Resume the notes on the upper shift kernel theorems, starting after the final line shown.

— TEXT TO READ —
****
THE UPPER SHIFT KERNEL THEOREMS
by
Harvey M. Friedman
Ohio State University
October 9, 2010

1. INFINITE UPPER SHIFT KERNEL THEOREM.
2. FINITE UPPER SHIFT KERNEL THEOREM.
3. TEMPLATES.

1. INFINITE UPPER SHIFT KERNEL THEOREM.

A digraph is a pair G = (V,E), where V is a nonempty set of vertices
and E containedin V^2 is a set of edges.

A kernel in (V,E) is commonly defined in graph theory sas a set S
containedin V such that

i. No element of S connects to any element of S.
ii. Every element of V\S connects to some element of S.

We now fix A containedin Q. There is a fundamental class of digraphs
associated with A, which we call the A-digraphs. An A,k-digraph is a
digraph (A^k,E), where E is an order invariant subset of A^2k in the
following sense. For all x,y in A^2k of the same order type, x in E
iff y in E.

Note that for each A containedin Q, there are finitely many A,k-graphs.

The A-digraphs are the A,k-digraphs, for some k >= 1.

The downward A-digraphs (A,k-digraphs) are the A-digraphs (A,k-
digraphs) such that for all edges (x,y), max(x) > max(y).

The upper shift ush:Q into Q is defined by ush(q) = q+1 if q >= 0; q
otherwise. This lifts to ush:Q^k into Q^k by acting coordinatewise. We
can now use ush for forward images of subsets of Q^k.

SRP stands for "stationary Ramsey property". We say that lambda has
the k-SRP if and only if lambda is an infinite cardinal, and every f:
[lambda]^k into 2 is constant on some [S]^k, where S is a stationary
subset of lambda. Here [S]^k is the set of all unordered k tuples from
S. Let SRP = ZFC + {there exists a cardinal lambda with the k-SRP}_k.

INFINITE UPPER SHIFT KERNEL THEOREM. There exists 0 in A containedin Q
such that every downward A-digraph has a kernel containing its upper
shift.

For a proof of the Infinite Upper Shift Kernel Theorem in ACA_0 +
Con(SRP), see http://www.math.ohio-state.edu/%7Efriedman/manuscripts.html
manuscript #70. We expect to use ideas from the BRT book, http://www.math.ohio-state.edu/%7Efriedman/manuscripts.html
, section 3, to show that the Infinite Upper Shift Kernel Theorem is
provably equivalent to Con(SRP) over ACA_0.

Note that we are talking about Con(SRP), rather than 1-Con(SRP).

Also, the A containedin Q in the Infinite Upper Shift Kernel THeorem
can be taken to be recursive in the Turing jump 0'. Also, the sequence
of kernels for the A-digraphs can be taken to be recursive in the
Turing jump 0'.

INFINITE UPPER SHIFT KERNEL THEOREM(k). There exists 0 in A
containedin Q such that every downward A,k-digraph has a kernel
containing its upper shift.

There is a small k such that the Infinite Upper Shift Kernel
Theorem(k) also has the same metamathematical properties. I.e., is
also provably equivalent, over ACA_0, to Con(SRP). Thus we do NOT get
a hierarchy on the dimension k.

It remains to give a small k. I have been postponing this kind of
investigation for some time, waiting for the independent statements to
stabilize.

2. FINITE UPPER SHIFT KERNEL THEOREM.
****
— PROVIDED INFORMATION —
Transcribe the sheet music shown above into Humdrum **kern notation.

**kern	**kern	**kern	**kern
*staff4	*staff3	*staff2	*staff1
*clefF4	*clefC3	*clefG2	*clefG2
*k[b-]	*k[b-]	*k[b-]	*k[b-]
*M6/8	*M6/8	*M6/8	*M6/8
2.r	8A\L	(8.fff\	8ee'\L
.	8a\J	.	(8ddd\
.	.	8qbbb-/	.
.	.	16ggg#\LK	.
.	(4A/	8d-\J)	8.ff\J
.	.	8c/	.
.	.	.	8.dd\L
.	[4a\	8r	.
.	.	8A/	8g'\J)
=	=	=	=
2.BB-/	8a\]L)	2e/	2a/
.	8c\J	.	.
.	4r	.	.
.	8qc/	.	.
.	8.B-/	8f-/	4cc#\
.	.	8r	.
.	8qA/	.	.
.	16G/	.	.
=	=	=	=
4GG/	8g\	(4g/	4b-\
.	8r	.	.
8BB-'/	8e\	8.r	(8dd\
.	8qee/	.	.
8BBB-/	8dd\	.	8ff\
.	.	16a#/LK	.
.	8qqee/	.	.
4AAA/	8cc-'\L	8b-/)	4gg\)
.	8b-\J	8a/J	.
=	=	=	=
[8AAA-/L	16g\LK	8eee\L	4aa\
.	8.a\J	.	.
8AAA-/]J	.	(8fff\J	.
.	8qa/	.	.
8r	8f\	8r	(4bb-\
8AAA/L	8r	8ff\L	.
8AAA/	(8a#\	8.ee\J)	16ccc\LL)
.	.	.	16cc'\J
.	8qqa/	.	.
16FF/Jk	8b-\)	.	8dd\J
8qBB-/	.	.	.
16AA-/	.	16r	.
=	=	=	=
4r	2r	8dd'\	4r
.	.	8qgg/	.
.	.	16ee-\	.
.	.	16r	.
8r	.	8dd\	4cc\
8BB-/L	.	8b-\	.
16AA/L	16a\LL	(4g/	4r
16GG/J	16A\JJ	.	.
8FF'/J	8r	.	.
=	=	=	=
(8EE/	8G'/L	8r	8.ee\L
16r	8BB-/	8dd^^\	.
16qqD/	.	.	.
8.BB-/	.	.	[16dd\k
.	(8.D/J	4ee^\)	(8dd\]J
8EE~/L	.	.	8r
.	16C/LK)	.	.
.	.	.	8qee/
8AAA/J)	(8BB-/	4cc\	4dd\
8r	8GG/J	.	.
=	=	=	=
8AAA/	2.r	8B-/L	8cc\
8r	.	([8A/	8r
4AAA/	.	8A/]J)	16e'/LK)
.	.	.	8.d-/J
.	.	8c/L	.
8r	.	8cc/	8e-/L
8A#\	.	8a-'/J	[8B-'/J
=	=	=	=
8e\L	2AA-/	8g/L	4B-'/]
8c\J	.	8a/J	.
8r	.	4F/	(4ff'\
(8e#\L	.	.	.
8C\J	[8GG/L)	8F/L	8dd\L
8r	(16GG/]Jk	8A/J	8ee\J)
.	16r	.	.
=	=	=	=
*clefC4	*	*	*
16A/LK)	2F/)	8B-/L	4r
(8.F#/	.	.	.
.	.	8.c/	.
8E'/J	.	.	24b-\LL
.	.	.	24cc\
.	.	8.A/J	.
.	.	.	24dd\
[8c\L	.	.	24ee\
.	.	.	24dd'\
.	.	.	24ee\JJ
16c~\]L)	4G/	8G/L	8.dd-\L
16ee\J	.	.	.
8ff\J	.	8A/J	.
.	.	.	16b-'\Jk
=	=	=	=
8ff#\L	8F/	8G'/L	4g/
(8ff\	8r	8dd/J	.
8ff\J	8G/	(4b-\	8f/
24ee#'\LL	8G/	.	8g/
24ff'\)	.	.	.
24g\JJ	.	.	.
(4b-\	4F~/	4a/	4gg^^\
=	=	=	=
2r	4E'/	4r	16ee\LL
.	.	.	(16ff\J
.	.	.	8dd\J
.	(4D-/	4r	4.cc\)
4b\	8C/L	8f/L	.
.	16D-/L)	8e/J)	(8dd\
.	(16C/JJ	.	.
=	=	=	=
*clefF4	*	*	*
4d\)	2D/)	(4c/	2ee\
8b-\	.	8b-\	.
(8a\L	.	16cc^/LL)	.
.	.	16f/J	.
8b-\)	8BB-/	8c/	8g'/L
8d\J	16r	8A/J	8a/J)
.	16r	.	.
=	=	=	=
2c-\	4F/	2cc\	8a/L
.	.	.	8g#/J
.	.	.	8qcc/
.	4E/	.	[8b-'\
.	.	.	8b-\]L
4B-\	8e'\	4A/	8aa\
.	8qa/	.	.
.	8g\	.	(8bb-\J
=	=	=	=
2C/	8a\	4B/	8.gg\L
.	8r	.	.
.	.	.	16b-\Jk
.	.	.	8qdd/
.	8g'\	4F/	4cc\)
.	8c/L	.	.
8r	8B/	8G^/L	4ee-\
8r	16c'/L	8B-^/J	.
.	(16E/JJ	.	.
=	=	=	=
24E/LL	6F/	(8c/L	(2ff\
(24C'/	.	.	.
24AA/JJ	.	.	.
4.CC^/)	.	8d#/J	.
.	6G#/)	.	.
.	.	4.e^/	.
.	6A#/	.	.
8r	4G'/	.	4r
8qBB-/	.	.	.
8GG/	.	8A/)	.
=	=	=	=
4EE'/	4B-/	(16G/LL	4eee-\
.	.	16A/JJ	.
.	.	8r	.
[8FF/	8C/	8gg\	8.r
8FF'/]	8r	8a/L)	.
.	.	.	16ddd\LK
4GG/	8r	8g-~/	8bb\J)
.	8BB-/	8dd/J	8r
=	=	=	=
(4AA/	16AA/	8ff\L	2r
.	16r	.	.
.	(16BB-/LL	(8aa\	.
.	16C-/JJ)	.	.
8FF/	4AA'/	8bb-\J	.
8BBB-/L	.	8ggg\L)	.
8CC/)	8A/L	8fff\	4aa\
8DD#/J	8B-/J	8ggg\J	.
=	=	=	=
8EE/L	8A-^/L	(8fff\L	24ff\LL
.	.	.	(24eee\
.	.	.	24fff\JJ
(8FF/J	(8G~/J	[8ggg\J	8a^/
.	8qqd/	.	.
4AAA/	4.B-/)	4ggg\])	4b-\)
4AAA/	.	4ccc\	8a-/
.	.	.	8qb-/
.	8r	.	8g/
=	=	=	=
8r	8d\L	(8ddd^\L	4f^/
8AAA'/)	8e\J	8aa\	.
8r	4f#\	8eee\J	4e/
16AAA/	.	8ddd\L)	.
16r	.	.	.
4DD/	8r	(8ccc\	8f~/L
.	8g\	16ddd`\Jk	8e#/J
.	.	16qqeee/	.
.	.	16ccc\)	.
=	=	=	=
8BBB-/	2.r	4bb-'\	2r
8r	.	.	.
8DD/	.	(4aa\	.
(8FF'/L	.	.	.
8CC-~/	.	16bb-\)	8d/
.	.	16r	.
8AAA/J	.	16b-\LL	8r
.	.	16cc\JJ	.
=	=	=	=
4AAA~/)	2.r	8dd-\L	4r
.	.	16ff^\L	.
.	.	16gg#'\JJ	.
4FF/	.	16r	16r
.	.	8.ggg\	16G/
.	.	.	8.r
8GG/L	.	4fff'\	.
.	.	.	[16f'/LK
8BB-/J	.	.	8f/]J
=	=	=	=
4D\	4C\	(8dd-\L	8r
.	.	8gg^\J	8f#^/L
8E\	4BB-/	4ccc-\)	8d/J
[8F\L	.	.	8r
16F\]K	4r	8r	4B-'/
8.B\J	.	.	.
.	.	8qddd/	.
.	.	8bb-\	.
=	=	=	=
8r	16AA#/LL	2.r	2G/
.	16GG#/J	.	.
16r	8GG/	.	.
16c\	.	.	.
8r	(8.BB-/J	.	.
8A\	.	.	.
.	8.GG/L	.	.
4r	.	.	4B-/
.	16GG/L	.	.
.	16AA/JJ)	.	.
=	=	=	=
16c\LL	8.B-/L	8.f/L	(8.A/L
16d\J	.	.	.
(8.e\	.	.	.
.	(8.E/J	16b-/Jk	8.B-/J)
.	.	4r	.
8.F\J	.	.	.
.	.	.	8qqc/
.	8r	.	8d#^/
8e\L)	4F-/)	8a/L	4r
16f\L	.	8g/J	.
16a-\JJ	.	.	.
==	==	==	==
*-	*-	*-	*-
****
— REPLY —
There are general principles that allow us to look at the form of the
Infinite Upper Shift Kernel Theorem(k) and see that it must be
provably equivalent to a Pi01 sentence over ACA_0. This is more
awkward for the Infinite Upper Shift Kernel Theorem.

However, we also want to find a simple explicitly Pi01 form of the
Infinite Upper Shift Kernel Theorem or the Infinite Upper Shift Kernel
Theorem(k).

We have settled on a quantitative approach. We are also considering
non quantitative approaches, but they haven't yet jelled into
something suitably simple.

We use convenient norms on Q^k. Let |q|, q in Q, be the least integer
n such that q can be written as a ratio of two integers of magnitude
at most n. Let |x|, x in Q^k, be max(|x_1|,...,|x_k|).

The n-upper shift of B containedin Q^k consists of the upper shifts of
the elements of B of norm at most n.

Let (B,E), B containedin Q^k, be a digraph. An n-kernel in (B,E) is a
set S containedin B such that

i. No element of S connects to any element of S.
ii. Every x in V\S of norm at most n connects to some element of S of
norm at most |x|^k + k.

FINITE UPPER SHIFT KERNEL THEOREM. For each n > k > 1, there exists
finite 0 in A containedin Q such that every downward A,k-digraph has
an n-kernel containing its n-upper shift. Furthermore, we can require
that every element of A have norm at most n^k+1.

Note that the Finite Upper Shift Kernel Theorem is explicitly Pi01.

The Finite Upper Shift Kernel Theorem is proved from the Infinite
Upper Shift Kernel Theorem by starting with 0 in A containedin Q from
the Infinite Upper Shift Kernel Theorem, choosing the provided
kernels, and building a tower of simultaneous approximations for A and
the kernels. Since the conditions in question are purely order
theoretic, we can move the elements of A around to conform to the norm
||.

For any fixed k > 1, we can use a compactness argument to go from the
Finite Upper Shift Kernel Theorem, to the Infinite Upper Shift Kernel
Theorem(k).

In this way, we see that the Finite Upper Shift Kernel Theorem is also
equivalent to Con(SRP) over ACA_0. We expect to be able to replace
ACA_0 here by EFA = exponential function arithmetic.

3. TEMPLATES.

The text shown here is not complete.